Audrey watched, her own breath caught in her chest. The joy was still there, a warm, solid core inside her, but around it, a new, thrilling kind of terror was crystallizing. This was Kian Sterling. The magnate. The king. And he had just been handed his casus belli.
“I want a full financial deep dive. Start from three months ago,” Kian continued, his voice devoid of all warmth. It was the voice he used in boardrooms, the voice that moved markets and ended careers. “I want every wire transfer, every credit card charge, every cash withdrawal. I want to know if she bought a coffee with cash or a card.”
He paused, listening. His eyes, dark and unblinking, were fixed on Audrey’s, holding her in place, making her a witness. Making her his partner.
“This is a Beatrice Sterling operation, which means the money will be laundered. It will flow from a shell corp, probably based offshore, through two or three cutouts before it hits Cassandra’s accounts. Check for new lines of credit. Large lump-sum deposits disguised as trust disbursements or inheritance payouts. My mother values plausible deniability.”
He knew his enemy. He knew her playbook by heart.
“I want to see what she spent it on,” Kian’s voice dropped even lower, becoming a venomous whisper. “New car? Designer wardrobe for her television debut? A down payment on a new apartment? People like Cassandra, they can’t help themselves. The money burns a hole in their pocket. Find the holes.”
Audrey thought of the photo Cole had sent her. Kian and Cassandra, looking intimate. The picture was a lie, but the clothes Cassandra wore, the jewelry at her throat—were they new? Was that what Kian’s money—Beatrice’s money—had bought? The props for a performance designed to ruin them.

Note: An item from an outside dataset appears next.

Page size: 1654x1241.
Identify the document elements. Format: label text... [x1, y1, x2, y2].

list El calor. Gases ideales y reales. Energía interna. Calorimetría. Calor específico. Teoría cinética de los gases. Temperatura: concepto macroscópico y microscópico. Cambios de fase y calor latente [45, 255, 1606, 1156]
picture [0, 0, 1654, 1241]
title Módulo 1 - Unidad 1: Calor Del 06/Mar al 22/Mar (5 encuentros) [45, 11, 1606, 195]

A cold, hard fury began to build in her own veins, displacing the last of her fear. She wasn’t the victim in this story anymore. She was the reason for the war.
“Use the full resources of the security division,” Kian commanded. “Pull the London team if you have to. I don’t care what it costs. I want the proof, Marcus. I want the electronic trail that leads from my mother’s bank to Cassandra’s new handbag.”
He went silent again, listening to the man on the other end. A faint smile, thin and sharp as a razor, touched Kian’s lips.
“Good,” he said. “I want a preliminary report on my desk by morning. I want an unbreakable chain of evidence by the end of the week.”
He hung up.
The silence that fell was absolute. He slipped the phone back into his pocket. His demeanor had completely transformed. The pleading lover who had been terrified of the truth in an envelope was gone. In his place stood a predator who had just been given permission to kill.
He brought her hand, still clasped in his, to his lips and kissed her knuckles.
“That’s the first step,” he said, his voice returning to her, losing its arctic edge. “We find the money. We prove the conspiracy.”
“And then?” she asked, her own voice steady.
“Then we go to Cassandra,” he said simply. “We show her the proof. We show her that my mother cannot protect her from wire fraud charges and a decade in prison. And we offer her a choice.”
Audrey’s eyes widened. “You’ll have her confess.”
“She will sign an affidavit,” Kian corrected her gently. “Detailing every last part of my mother’s scheme. In exchange, we’ll grant her immunity and a quiet life somewhere she can’t be found.”
It was ruthless. It was brilliant. It was total.
He had seen the entire battle, from the first shot to the final surrender, in the seconds after reading that test result.
“They picked the wrong woman to attack,” he said, his gaze dropping to her stomach. “They picked the wrong family.”
His phone buzzed. A text from Marcus.
Kian read it, then showed the screen to her.
We’re in. First hit: Cassandra Thorne settled all outstanding debts and paid one year’s rent up front on a new luxury apartment two months ago. Payment made from an LLC registered in the Cayman Islands. The same LLC my mother has used before. The hunt is on.